Entries shown -
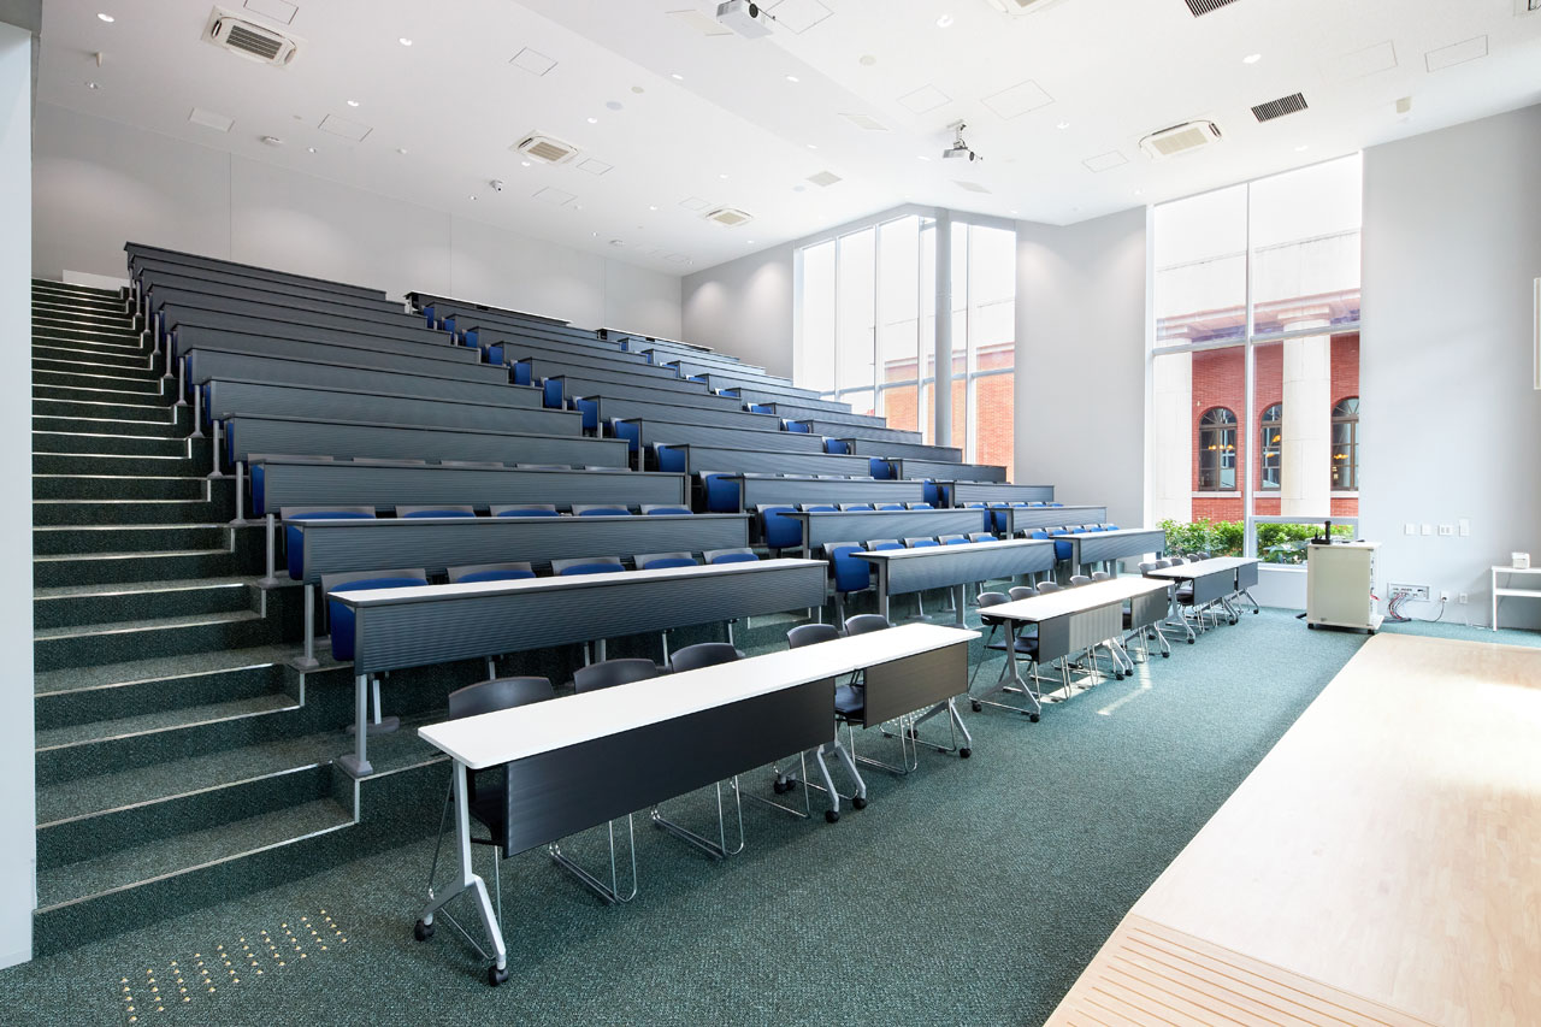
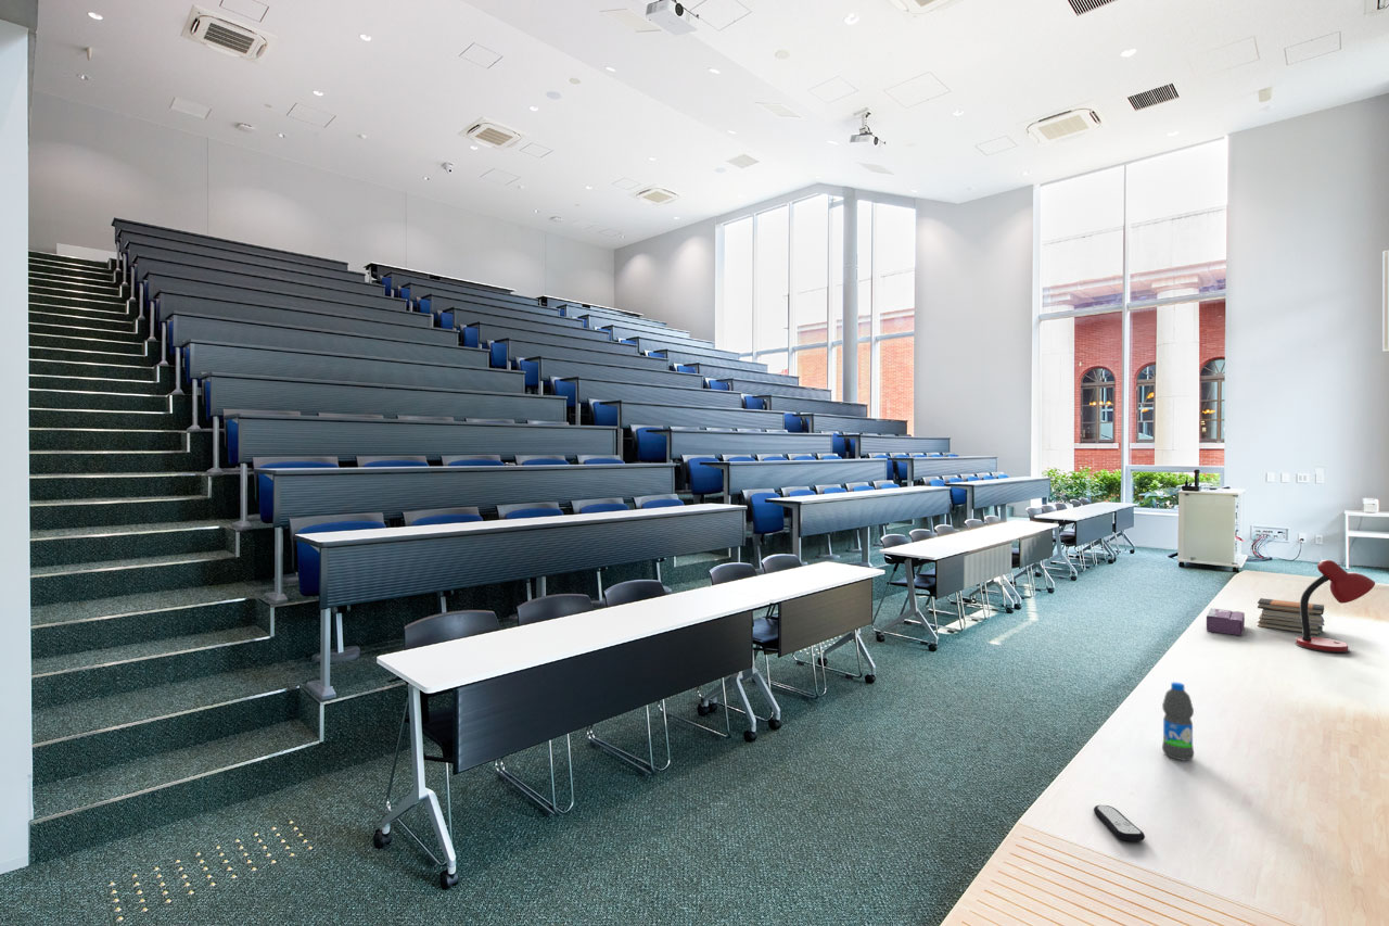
+ desk lamp [1295,559,1376,654]
+ remote control [1093,804,1146,842]
+ book stack [1257,597,1325,636]
+ water bottle [1161,682,1195,762]
+ tissue box [1206,607,1246,636]
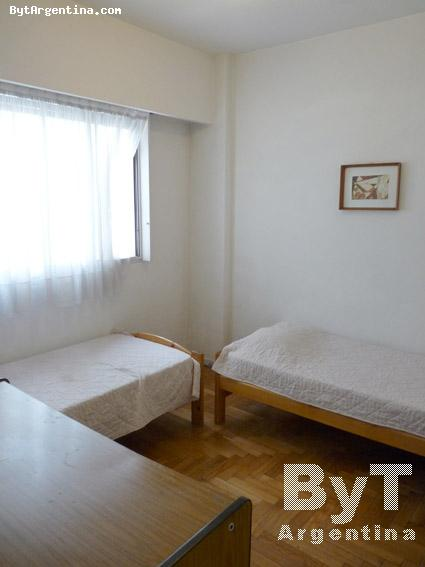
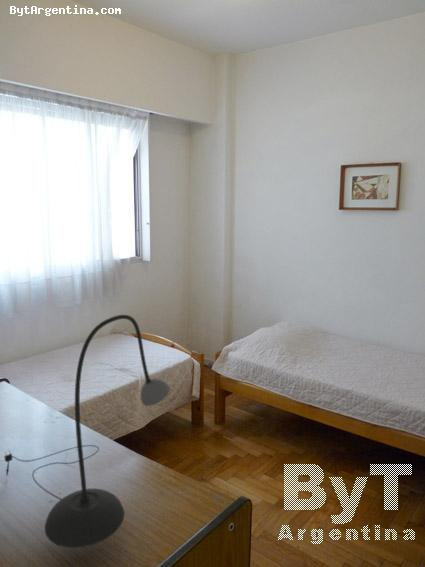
+ desk lamp [3,314,171,549]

Prompt -
Transcribe the span of lines that runs from the line with "water bottle [1161,682,1195,762]" to the end of the data, both ends included, exactly, with nothing else and no pictures.

Response area -
+ water bottle [1161,682,1195,762]
+ tissue box [1206,607,1246,636]
+ desk lamp [3,314,171,549]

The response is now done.